Классы, порождаемые этими выражениями, являются «незаконными множествами», поскольку они ют быть частями множеств, которые сами же и определяют (нечто вроде понятия, которое должно быть одновременно и частью собственного расширения). Пытаясь противостоять проблеме (пренебрегая тем, что оговариваемые ими условия как раз и содержат подобные переменные), логики множат запреты и выставляют повсюду свои пограничные блокпосты: «любое свойство, относящееся к каждому из членов множества, не должно быть одним из этих членов»; «то, что каким–либо образом характеризует любой член или члены некого класса, не должно быть членом того же класса»; «если какое–либо выражение содержит мнимую переменную, то оно не должно быть одним из возможных значений этой переменной».
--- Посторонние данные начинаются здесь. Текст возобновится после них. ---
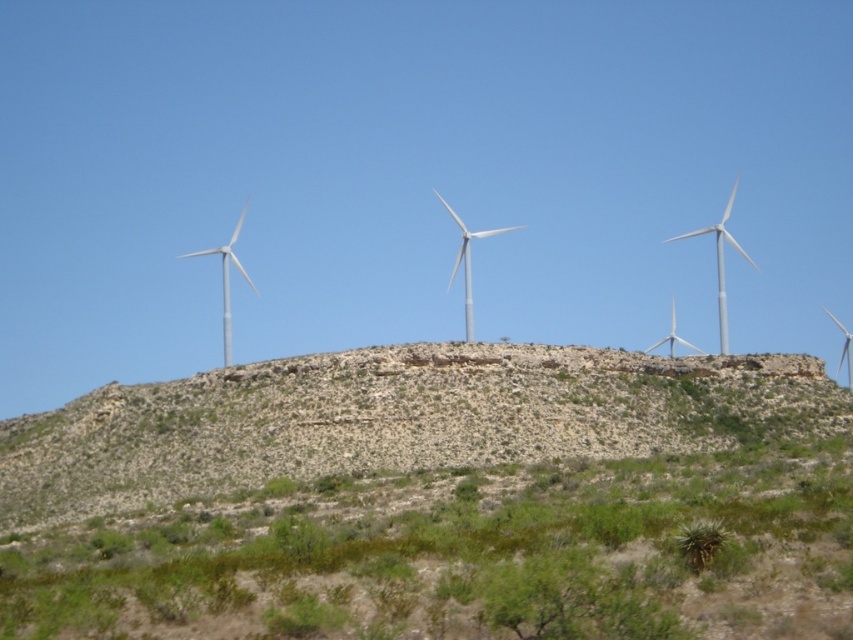
Who is positioned more to the left, green shrubbery at lower center or white metallic wind turbine at center?

From the viewer's perspective, green shrubbery at lower center appears more on the left side.

Can you confirm if green shrubbery at lower center is bigger than white metallic wind turbine at center?

Incorrect, green shrubbery at lower center is not larger than white metallic wind turbine at center.

Is point (751, 515) closer to camera compared to point (451, 211)?

Yes.

Where is `green shrubbery at lower center`? The image size is (853, 640). green shrubbery at lower center is located at coordinates (465, 556).

In the scene shown: Is white matte wind turbine at left wider than white matte wind turbine at center?

Correct, the width of white matte wind turbine at left exceeds that of white matte wind turbine at center.

Is point (229, 360) behind point (701, 353)?

No, it is in front of (701, 353).

You are a GUI agent. You are given a task and a screenshot of the screen. Output one action in this format:
    pyautogui.click(x=<x>, y=<y>)
    Task: Click on the white matte wind turbine at left
    Image resolution: width=853 pixels, height=640 pixels.
    Given the screenshot: What is the action you would take?
    pyautogui.click(x=227, y=282)

The width and height of the screenshot is (853, 640). In order to click on white matte wind turbine at left in this screenshot , I will do `click(227, 282)`.

Does white metallic wind turbine at upper right appear over white metallic wind turbine at center?

Correct, white metallic wind turbine at upper right is located above white metallic wind turbine at center.

Is white metallic wind turbine at upper right to the right of white metallic wind turbine at center from the viewer's perspective?

Yes, white metallic wind turbine at upper right is to the right of white metallic wind turbine at center.

What do you see at coordinates (720, 262) in the screenshot? Image resolution: width=853 pixels, height=640 pixels. I see `white metallic wind turbine at upper right` at bounding box center [720, 262].

Identify the location of white metallic wind turbine at upper right. This screenshot has height=640, width=853. (720, 262).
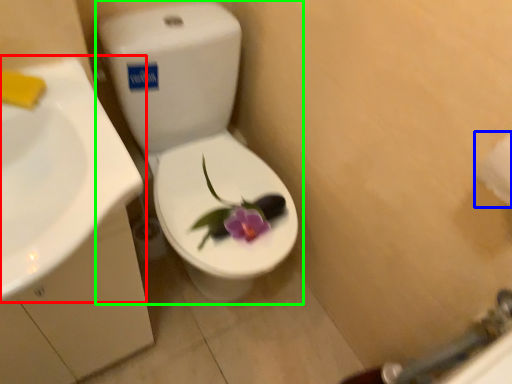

К несчастью для логиков, непредикативные выражения намного более многочисленны, чем можно было ожидать. Более того, поскольку каждый термин по определению относится ко всем членам множества или любому его члену, и, сверх того, еще и к самому себе, то можно утверждать, что все (или почти все) слова представляют собой классы, которые, согласно формулировке парадокса, принадлежат и в то же время не принадлежат сами себе.
Однако утверждая, что мы ни в коем случае не примем понятие «ботинок» за сам ботинок[34], мы вряд ли решим проблему. В данном случае понять pointe[35] проблемы мешает непроясненность исходной концепции автореференциальности, — здесь речь идет не об акустической или графической субстанции слова «ботинок» (средневековые suppositio materialis[36]), но имеется в виду слово «ботинок» именно в своем значении ботинка (или же, a parte objecti, ботинок, существующий как то, что обозначено термином «ботинок». Мы без труда отличаем сам ботинок от понятия «ботинок», однако значительно труднее отличить некий ботинок от быть–сказанным — (ботинком), от его бытия–в–языке. Быть–сказанным, бытие–в–языке — это такое по определению непредикативное свойство, которое, будучи свойственно каждому члену класса, одновременно делает их принадлежность к этому классу невозможным, превращает его в апорию. В этом как раз и заключается смысл парадокса Фреге, который он сформулировал однажды в форме следующей записи: «понятие "лошадь" не есть понятие» (эту же мысль Мильнер выразил в недавно вышедшей книге так: «лингвистический термин не имеет имени собственного»): то есть, если мы попытаемся ухватить понятие как таковое, оно неизбежно превратится в некий объект, и мы заплатим за это тем, что понятие и мыслимая конкретная вещь для нас станут неразличимы.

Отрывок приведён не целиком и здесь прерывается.